Gustavo Franco // SRE
Gustavo Franco // SRE
Site Reliability Engineering

About ME

"SRE is what you get when you treat operations as if it’s a software problem.", Ben Treynor, VP SRE at Google.


SRE, DevOps and Dev

Google SRE is a concrete and opinionated implementation of DevOps. Since there can be multiple ways to implement DevOps, many of these are very different than SRE esp. Google SRE where it was initiated.

Coincidentally, Google "dev" as in Software Engineers focusing on feature [dev]elopment (as opposed to security, privacy or reliability) work "de facto" as DevOps. In the absence of SRE support, devs at Google get to operate their systems themselves. SREs are generally in high demand.

About Me

With 15 years of SRE related experience. I've been technically leading and managing organizations at Google for a total of 11 years. 

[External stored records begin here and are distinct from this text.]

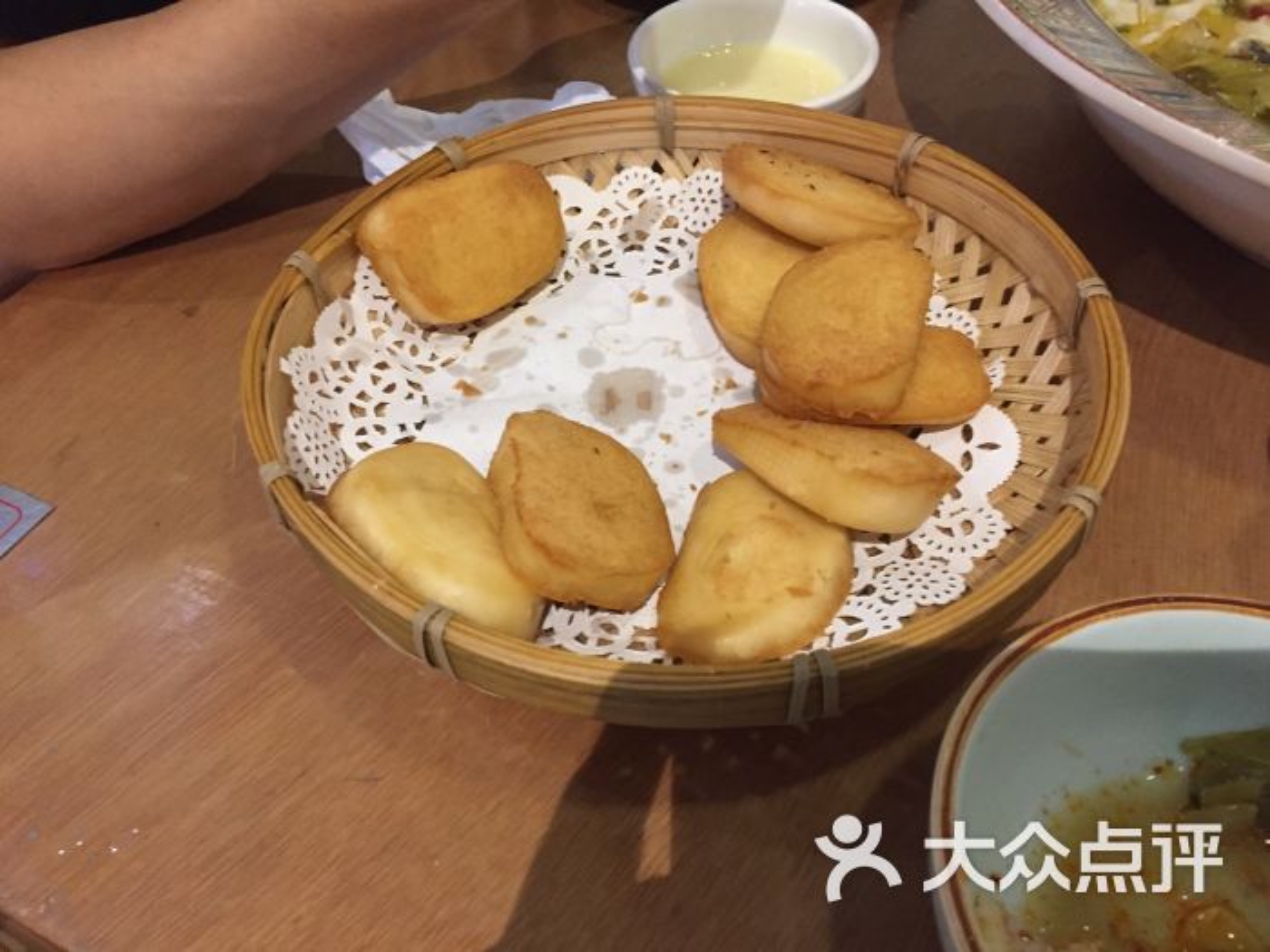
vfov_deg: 48.2
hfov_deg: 61.7
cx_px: 635
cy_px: 476
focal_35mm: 29
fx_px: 1064
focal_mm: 4.15
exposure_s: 1/33
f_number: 2.2
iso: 250
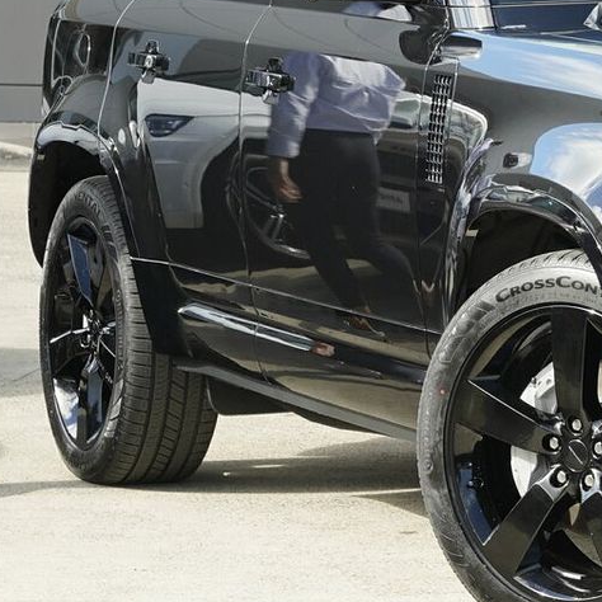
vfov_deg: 9.5
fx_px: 3601
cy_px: 187
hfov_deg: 9.4
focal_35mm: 183
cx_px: 746
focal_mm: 85
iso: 1000
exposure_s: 1/125
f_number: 11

My teams have been responsible for the reliability and scalability of product launches such as Cloud Identity, Compute Engine, Hangouts Chat and Hangouts Meet. I've also been responsible for teams working on cluster turnup automation, incident management (processes and systems) and chaos engineering services. I’d rather use the term disaster recovery testing or reliability testing instead. We want to avoid chaos as opposed to causing it.

Keeping me Busy

I'm a member of the CRE team within Google SRE. CREs are responsible for bringing SRE best practices including processes and software to the world. While we've been prioritizing working with Google Cloud Platform customers, we are also very much interested in enabling SRE everywhere.

I'd highly recommend reading the second SRE book, The Site Reliability Workbook which contains concrete implementation examples. Google SRE's first book was a broader reference title without as many concrete examples of how to implement our recommendations.